--- BEGIN Extracted information ---

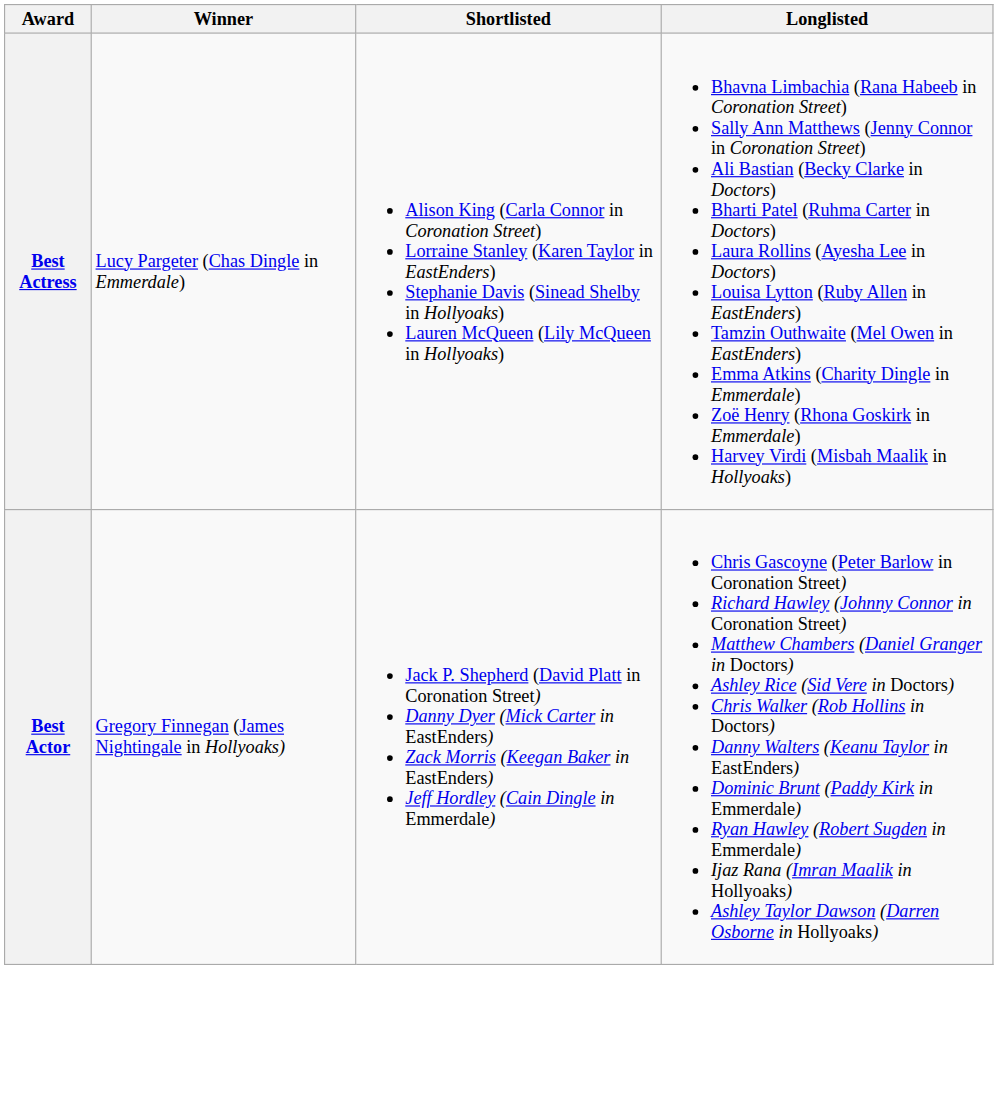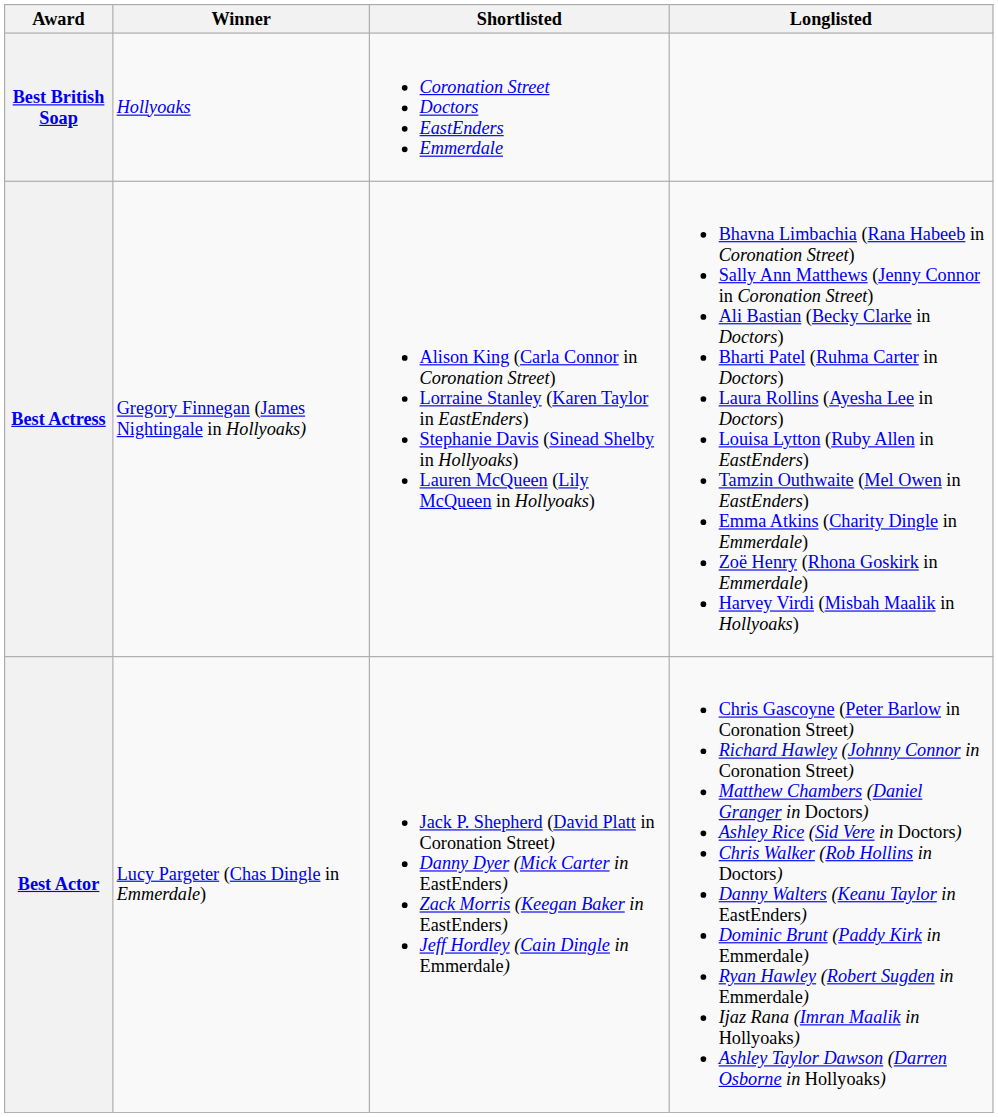+ row: Best British Soap | Hollyoaks | Coronation Street Doctors EastEnders Emmerdale
Best Actress | Winner: Lucy Pargeter (Chas Dingle in Emmerdale) -> Gregory Finnegan (James Nightingale in Hollyoaks)
Best Actor | Winner: Gregory Finnegan (James Nightingale in Hollyoaks) -> Lucy Pargeter (Chas Dingle in Emmerdale)
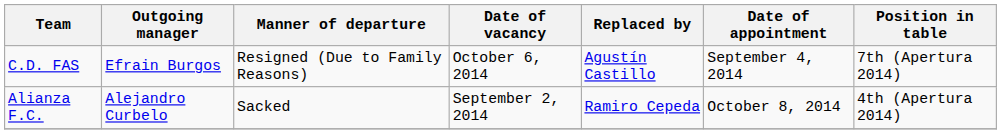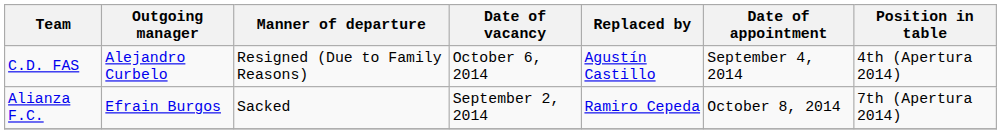C.D. FAS | Outgoing manager: Efrain Burgos -> Alejandro Curbelo
C.D. FAS | Position in table: 7th (Apertura 2014) -> 4th (Apertura 2014)
Alianza F.C. | Outgoing manager: Alejandro Curbelo -> Efrain Burgos
Alianza F.C. | Position in table: 4th (Apertura 2014) -> 7th (Apertura 2014)
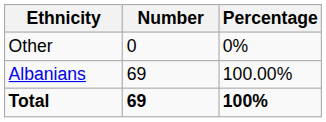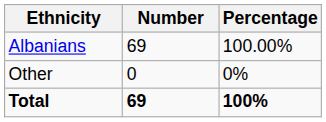rows swapped: Albanians <-> Other
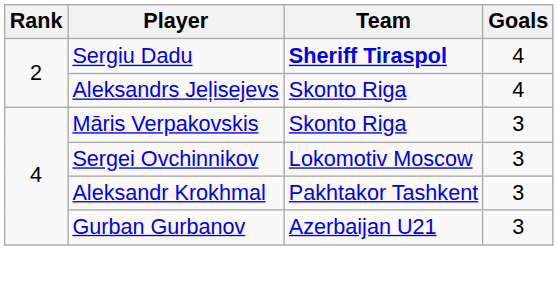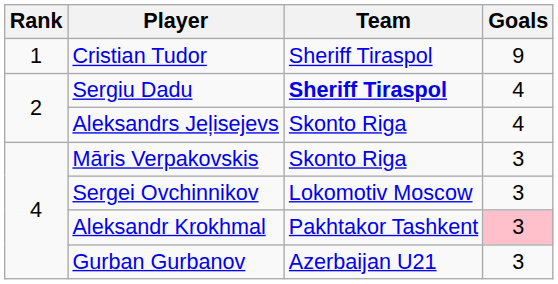+ row: 1 | Cristian Tudor | Sheriff Tiraspol | 9
Aleksandr Krokhmal | Goals: no background -> pink background
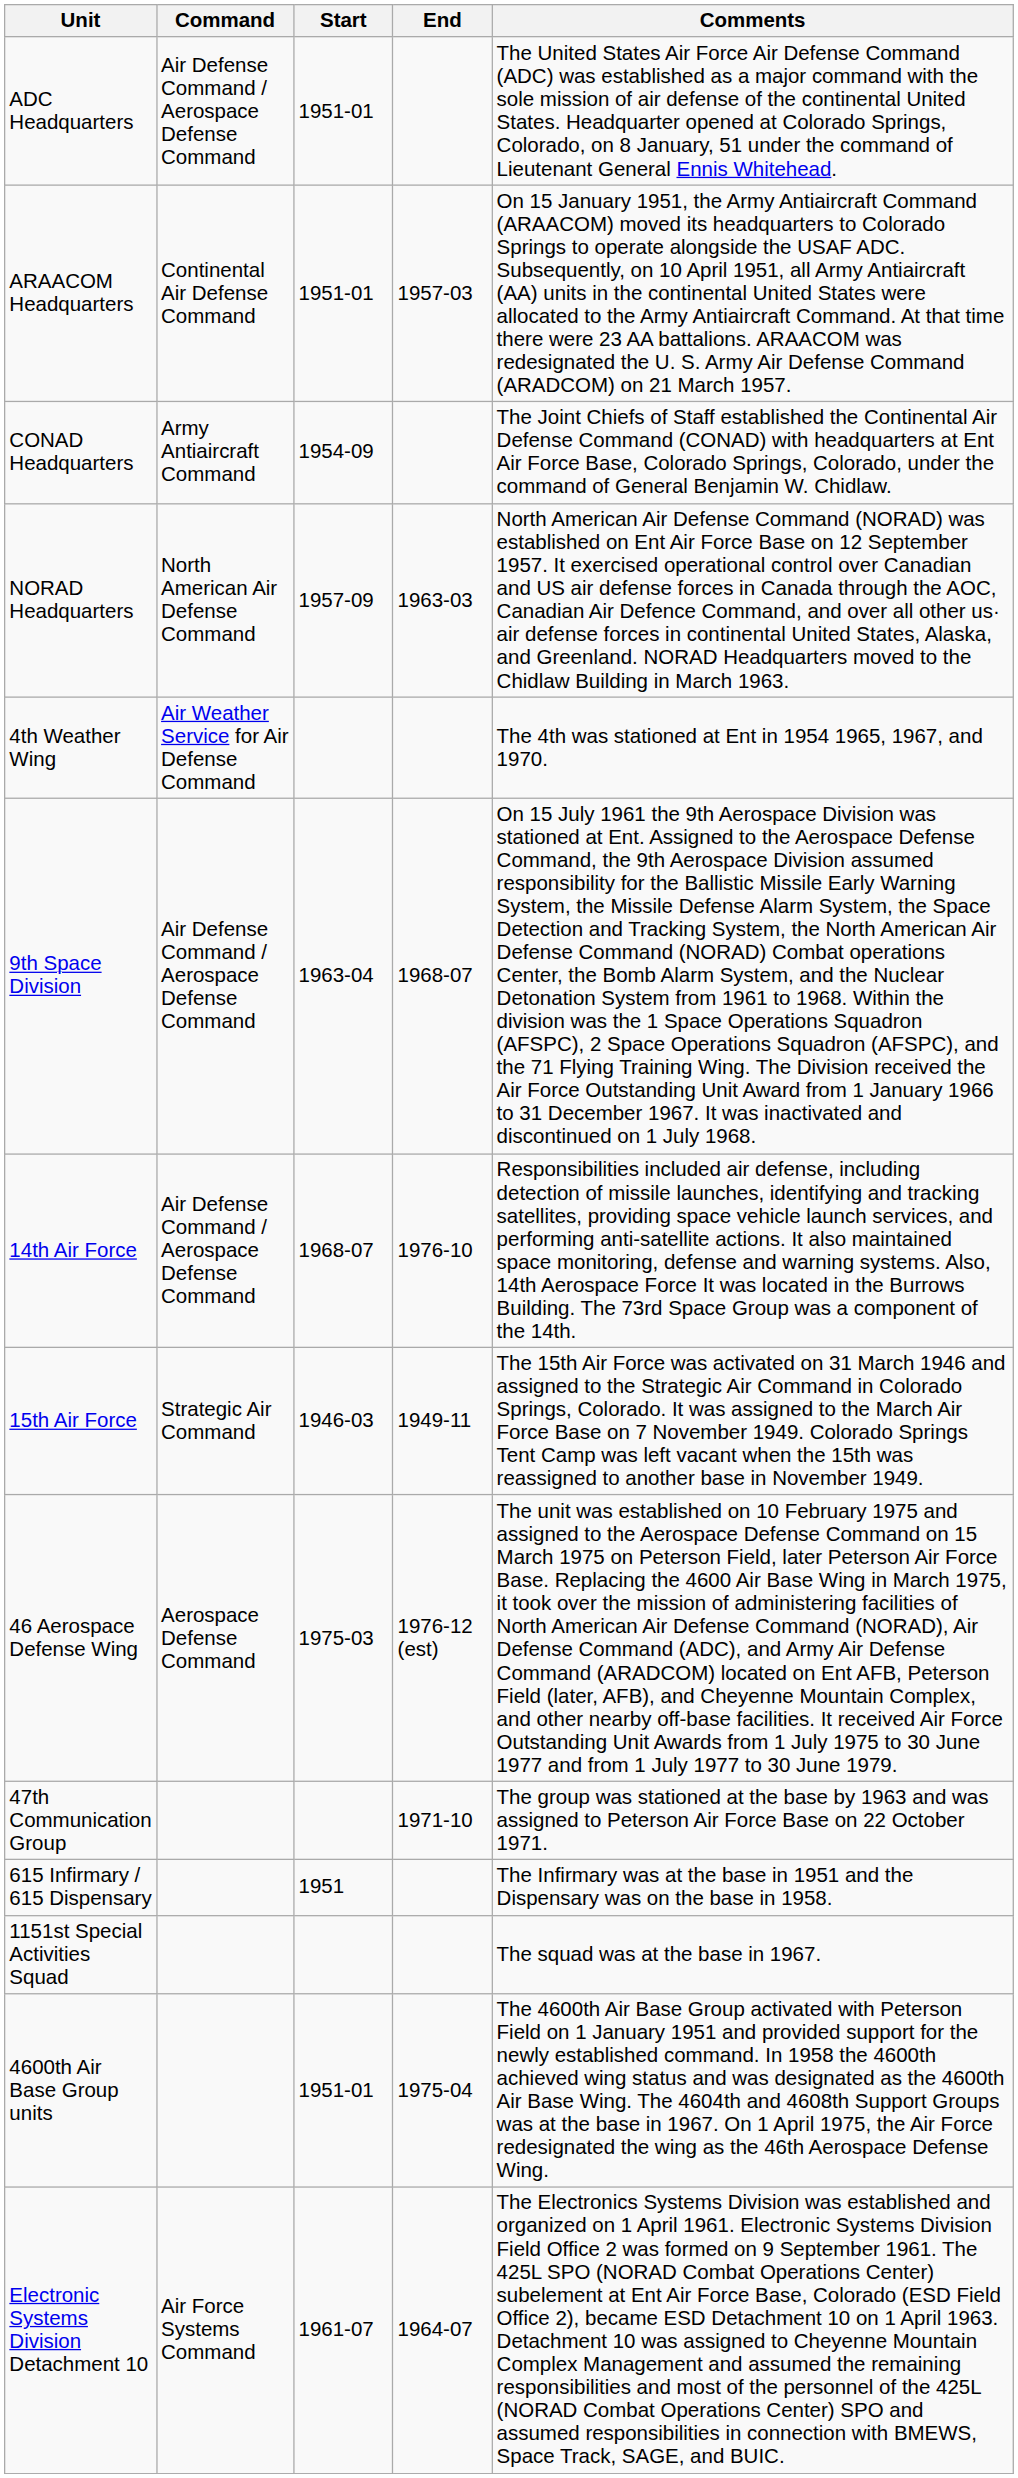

--- END Extracted information ---

* [What this task involves] Copy every line of text in the records above word for word, leaving out the pictures.

* [Response to this task]
+ row: Best British Soap | Hollyoaks | Coronation Street Doctors EastEnders Emmerdale
Best Actress | Winner: Lucy Pargeter (Chas Dingle in Emmerdale) -> Gregory Finnegan (James Nightingale in Hollyoaks)
Best Actor | Winner: Gregory Finnegan (James Nightingale in Hollyoaks) -> Lucy Pargeter (Chas Dingle in Emmerdale)
C.D. FAS | Outgoing manager: Efrain Burgos -> Alejandro Curbelo
C.D. FAS | Position in table: 7th (Apertura 2014) -> 4th (Apertura 2014)
Alianza F.C. | Outgoing manager: Alejandro Curbelo -> Efrain Burgos
Alianza F.C. | Position in table: 4th (Apertura 2014) -> 7th (Apertura 2014)
rows swapped: Albanians <-> Other
+ row: 1 | Cristian Tudor | Sheriff Tiraspol | 9
Aleksandr Krokhmal | Goals: no background -> pink background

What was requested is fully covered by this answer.